**Alıntılanan metin:**
------------------------------------------------
Şahsi kanaat ve tercihimi ifade etmem gerekirse, başkanlık tartışmaları yerine, kuvvetler ayrılığının tesisi, hukuk devletinin inşası ve demokratik esasların gözetilmesi tartışmalarını daha anlamlı ve faydalı görüyorum.

Bu vesileyle cumhuriyetimizin kuruluşunun 100. yılına varmanıza 7 yıl kalmışken, yıllardır dünyanın belli başlı 113 ülkesinde "hukukun üstünlüğü" kriterine göre yapılan ölçümlemelere göre, mevcuttaki sıralamamızın, her yıl geriye gidecek şekilde 98.'lik olduğunu üzülerek ifade etmem gerekiyor.
------------------------------------------------
**Alıntılanan veriler:**
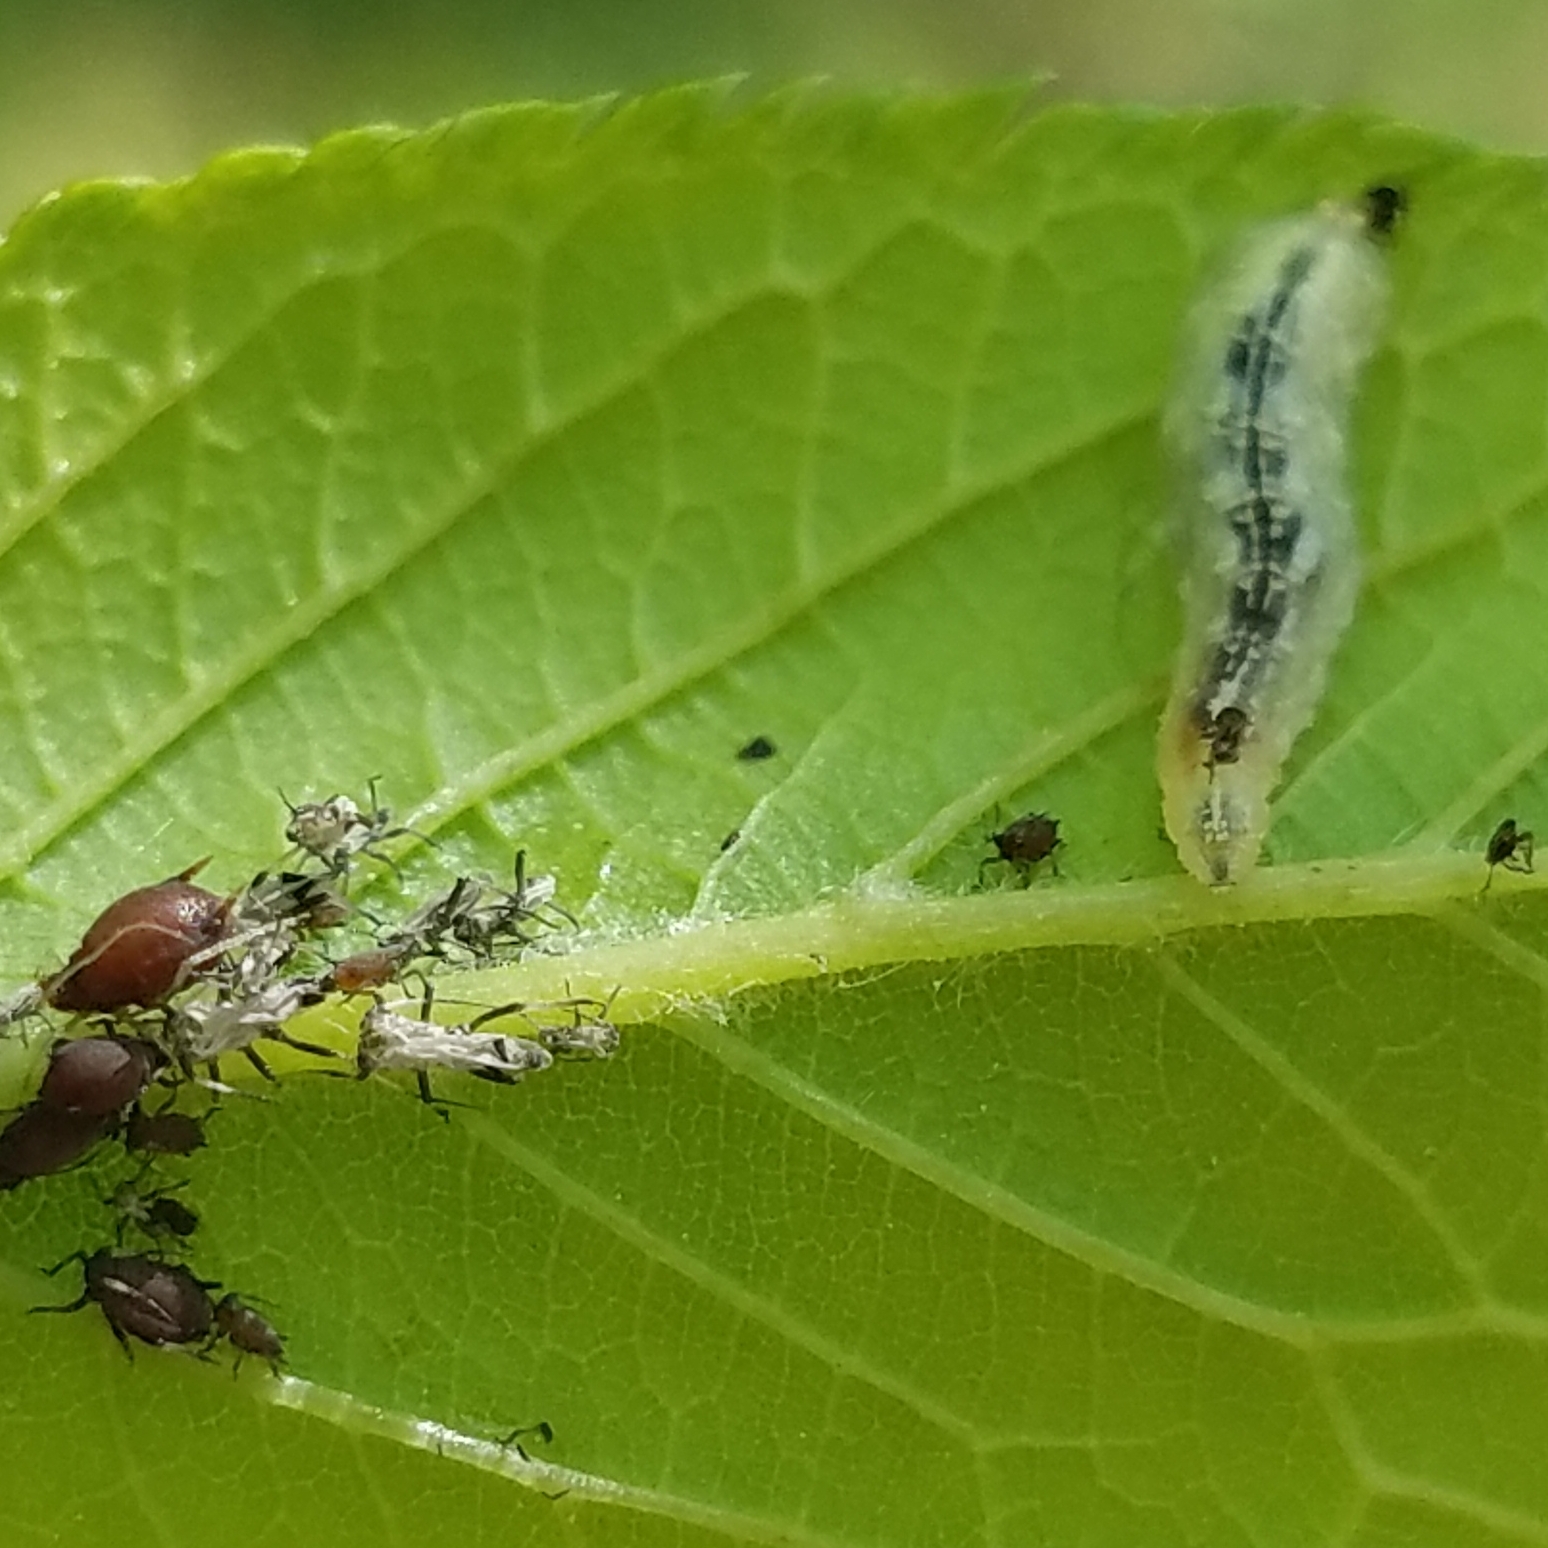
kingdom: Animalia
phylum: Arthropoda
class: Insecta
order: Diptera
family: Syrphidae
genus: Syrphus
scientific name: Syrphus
------------------------------------------------
**Görevleriniz:**
a) Alıntılanan metne göre konuşmacı, başkanlık tartışmaları yerine hangi tartışmaları daha anlamlı ve faydalı görüyor? Hepsini sıralar mısınız?
b) Alıntılanan metne göre şu soruları yanıtlar mısınız?
(i) Konuşmacı hangi tartışmalar yerine başka tartışmaları daha anlamlı buluyor?
(ii) "Hukukun üstünlüğü" kriterine göre yapılan ölçümlemeler kaç ülkeyi kapsıyor?
(iii) Bu ölçümlemelerde mevcut sıralama kaçıncılık?
c) Alıntılanan metnin "Şahsi kanaat ve" ile başlayıp "ifade etmem gerekiyor." ile biten kısmını, "başkanlık" yerine "anayasa" koyarak yeniden yazar mısınız?
Kayıtların burada hiçbir işlevi yoktur.

**Görevlerin çözümleri:**
a)
- Kuvvetler ayrılığının tesisi
- Hukuk devletinin inşası
- Demokratik esasların gözetilmesi

b)
(i) Başkanlık tartışmaları.
(ii) 113 ülke.
(iii) 98.'lik.

c)
Şahsi kanaat ve tercihimi ifade etmem gerekirse, anayasa tartışmaları yerine, kuvvetler ayrılığının tesisi, hukuk devletinin inşası ve demokratik esasların gözetilmesi tartışmalarını daha anlamlı ve faydalı görüyorum.

Bu vesileyle cumhuriyetimizin kuruluşunun 100. yılına varmanıza 7 yıl kalmışken, yıllardır dünyanın belli başlı 113 ülkesinde "hukukun üstünlüğü" kriterine göre yapılan ölçümlemelere göre, mevcuttaki sıralamamızın, her yıl geriye gidecek şekilde 98.'lik olduğunu üzülerek ifade etmem gerekiyor.